Sterry was kind enough to grant me an interview and what follows is her perspective on what may come to be the defining factor of our era of war in the Persian Gulf: depleted uranium.
DC: Do you believe that DU will be as great a health crisis to those returning veterans who've served in Operation Iraqi Freedom as to those who served in the Gulf War?
MS: Yes. All wars are the same, all wars are different. There are always wounds caused by bullets, bombs and shrapnel - these are the wounds everyone understands. However, all wars also have a signature illness. In World War I, it was mustard gas. In World War II, it was the physical trauma of extended POW stays. In Vietnam, it was Agent Orange. In the Gulf War and Operation Iraqi Freedom, the illness is due to DU exposure. People are coming home sick and we need to help ease the burden by intervening before veterans need to go on disability and lose their jobs. If testing is available, we can work toward treating veterans and acknowledging their disorders before they lose their ability to contribute meaningfully to society.
DC: If depleted uranium weaponry was so harmful to soldiers and civilians, why does the government continue to use it?
MS: Depleted uranium is an extraordinarily effective weapon.
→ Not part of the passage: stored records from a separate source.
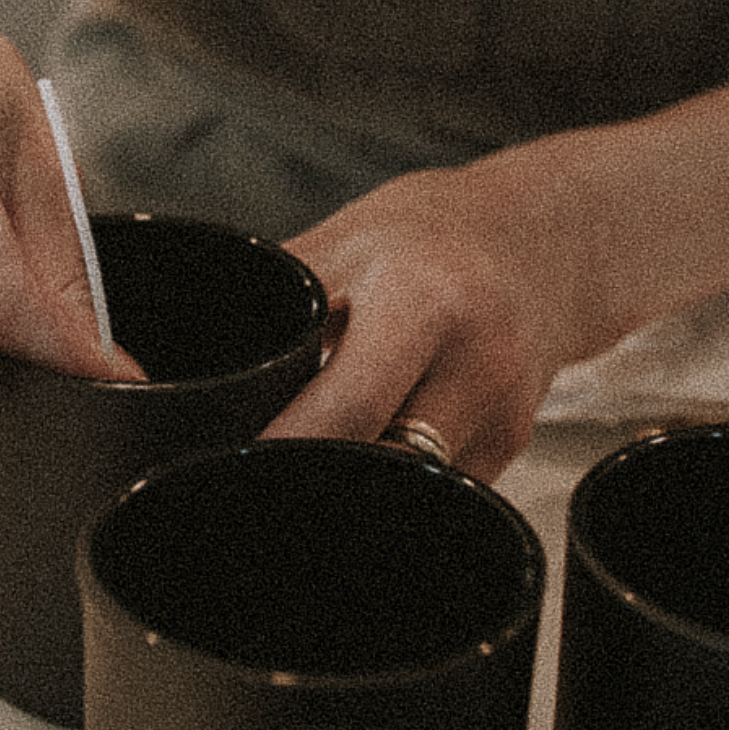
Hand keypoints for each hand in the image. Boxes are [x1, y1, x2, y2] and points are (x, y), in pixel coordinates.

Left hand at [263, 145, 633, 481]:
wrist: (546, 242)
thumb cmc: (432, 235)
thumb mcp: (344, 241)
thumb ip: (278, 296)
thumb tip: (181, 349)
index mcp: (424, 301)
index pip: (349, 405)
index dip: (284, 449)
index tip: (226, 470)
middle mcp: (476, 363)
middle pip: (382, 464)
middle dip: (311, 485)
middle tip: (246, 494)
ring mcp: (503, 414)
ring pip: (407, 490)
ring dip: (348, 491)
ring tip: (296, 482)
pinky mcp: (513, 448)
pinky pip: (433, 490)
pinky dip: (387, 486)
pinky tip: (354, 469)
As a soldier, I am torn: anything that makes it harder to kill me and easier to kill the enemy is a good thing. But as a person, I would concentrate on the hideous side effects. It's not just enemy soldiers that suffer but our own soldiers, plus the civilians and children of the country we use DU weapons against. The health impact and side effects are not a good tradeoff. It's not acceptable collateral damage.
DC: What do you believe are the obligations, if any, of the United States to the countries upon which it unleashes DU weaponry?
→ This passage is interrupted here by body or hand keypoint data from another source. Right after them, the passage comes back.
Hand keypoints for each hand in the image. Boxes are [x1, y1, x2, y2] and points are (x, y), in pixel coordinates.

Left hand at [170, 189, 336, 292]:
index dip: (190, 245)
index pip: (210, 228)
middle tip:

MS: I don't know, I really don't know. On a larger scale, I think every state who participates in a war has a responsibility to clean it up. If you plant landmines you pick them up. There are certain obligations we have to human beings regardless of nation. This isn't about Americans or Iraqis; it's about humanity. After World War II, at great expense and energy, we cleaned up Europe - and we have this obligation to the countries we fight wars in today.
DC: How will these bills help soldiers who suffer from depleted uranium poisoning from deployments in Gulf War I and the current Operation Iraqi Freedom?
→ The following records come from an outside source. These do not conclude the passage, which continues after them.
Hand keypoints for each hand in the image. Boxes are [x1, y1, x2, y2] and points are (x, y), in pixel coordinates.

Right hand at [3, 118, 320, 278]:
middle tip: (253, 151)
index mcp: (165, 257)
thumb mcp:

MS: The bill introduced by Patricia Dillon (D-Conn.), 6008, gives soldiers the right to independent testing and tells us what may or may not be making us sick. There is an inherent conflict of interests with the government testing its own soldiers for DU exposure: at some point the government decided it was not going to acknowledge these problems. The government has kept tests from soldiers and skewed the tests that it has performed. For all those who jump up and down saying they support the troops, few people know what that really means. The Department of Defense's first priority isn't treating its soldiers; it's buying weapons, because that's their job. Until they receive pressure to treat their veterans better, they won't. Bills 6008 and 1245 have a symbiotic relationship in helping to tangibly improve the lives of veterans. Bill 1245, introduced by State Senator Gayle Slossberg (D-Conn.), acts as a supplement - once you have an independent test, what do you do with the information? This bill calls for a task force, a study and a conference on Depleted Uranium and other agents of war that may be affecting the health of American veterans.
It is time for this country, state and university to get behind our veterans. They, who sacrifice so much for us deserve our unwavering and genuine support. Unless you call Dillon and Slossberg, take the useless yellow ribbon off of your car.